Rewrite the material below, swapping every "value" for "reading" and changing nothing else. Leave the pictures out of your answer.

Chart interpretation exercises:
....

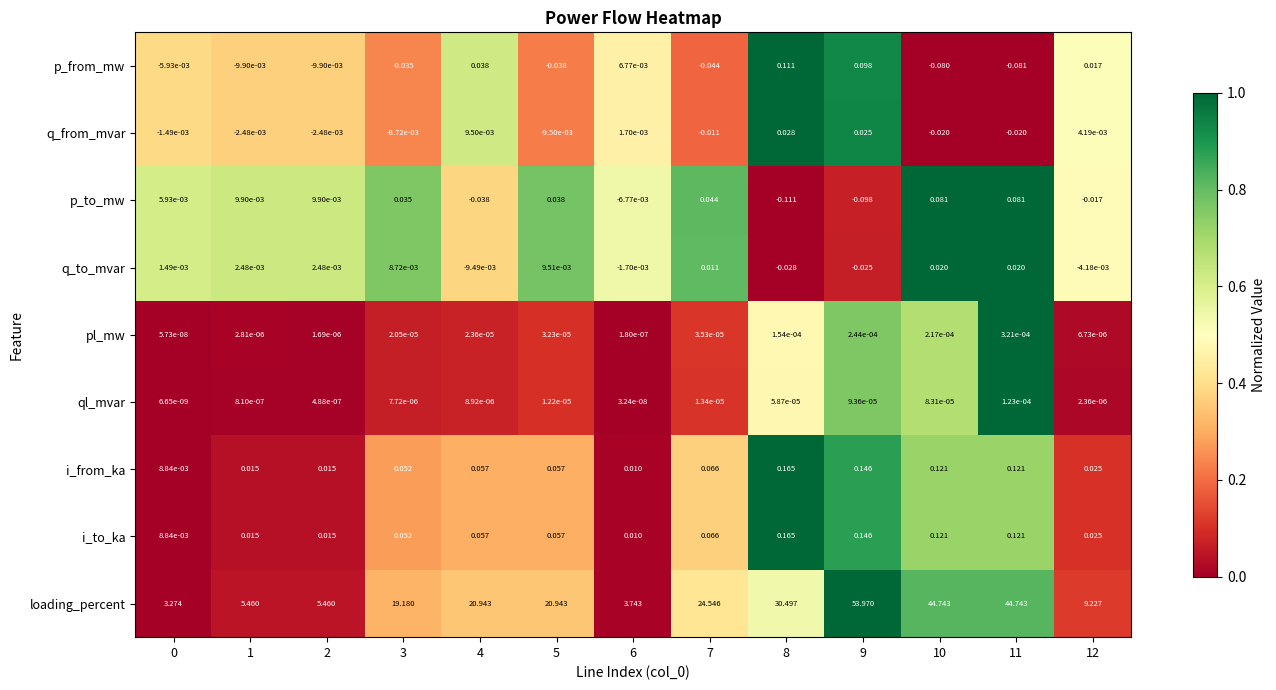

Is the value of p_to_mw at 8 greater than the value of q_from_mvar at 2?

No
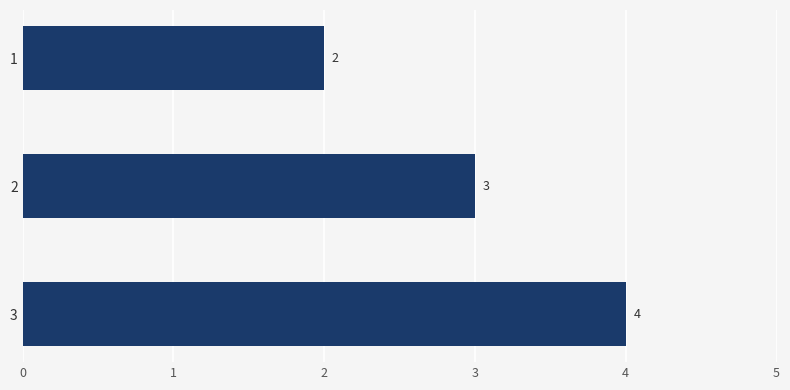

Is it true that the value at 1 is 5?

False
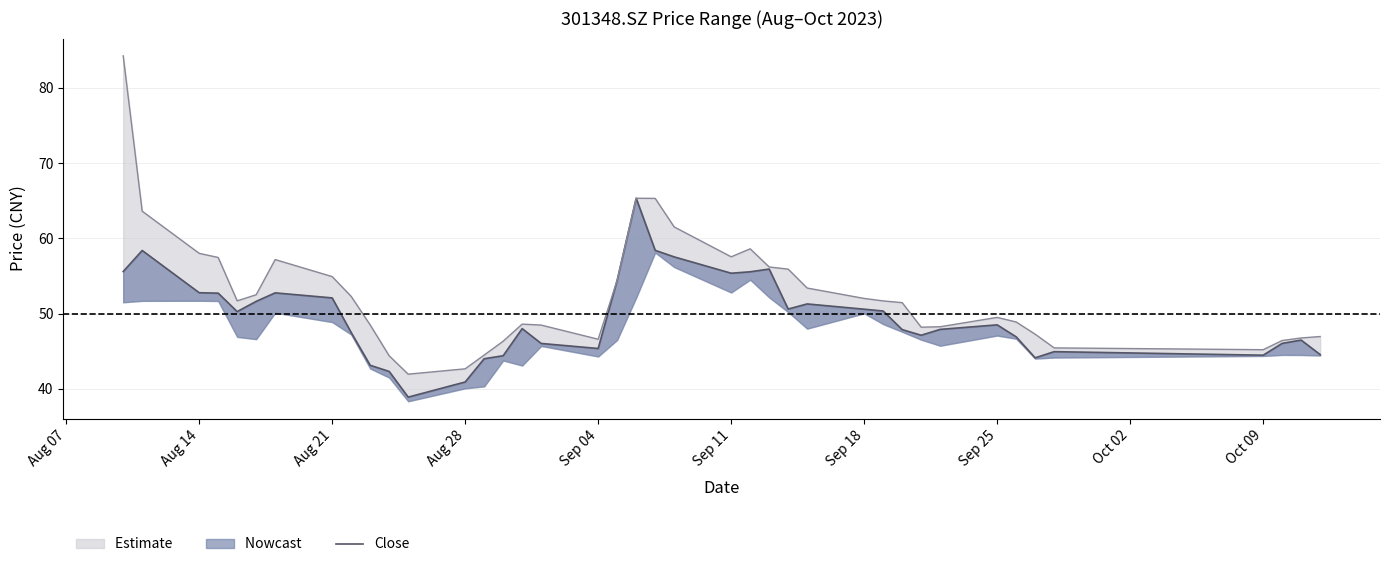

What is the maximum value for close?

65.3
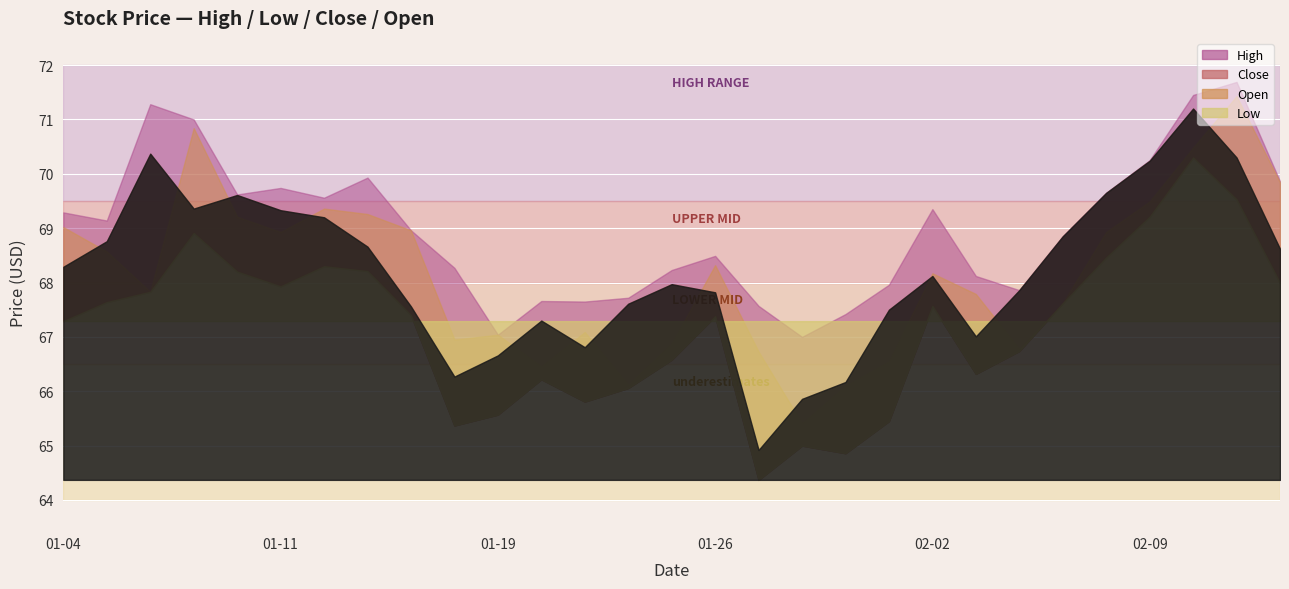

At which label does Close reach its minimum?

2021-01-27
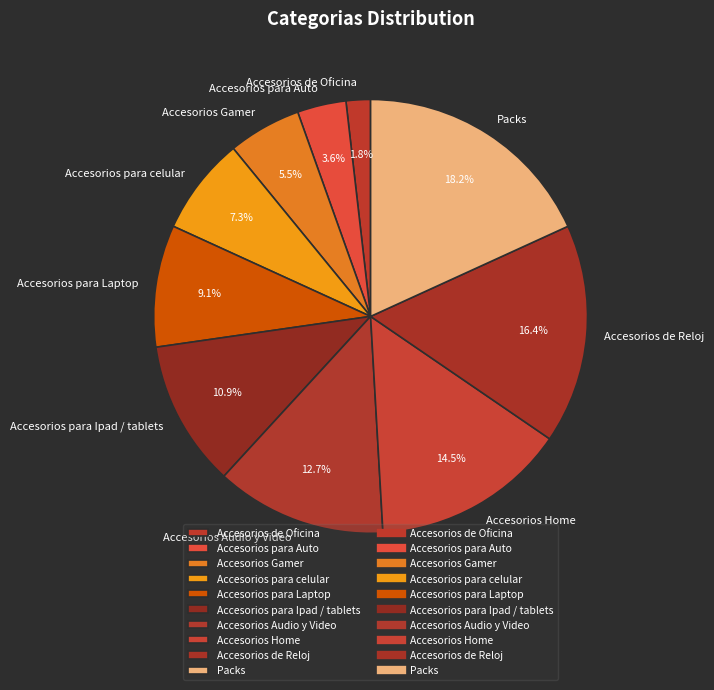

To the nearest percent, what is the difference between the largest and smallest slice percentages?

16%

....

The answer →
Is the reading of p_to_mw at 8 greater than the reading of q_from_mvar at 2?

No

Is it true that the reading at 1 is 5?

False

What is the maximum reading for close?

65.3

At which label does Close reach its minimum?

2021-01-27

To the nearest percent, what is the difference between the largest and smallest slice percentages?

16%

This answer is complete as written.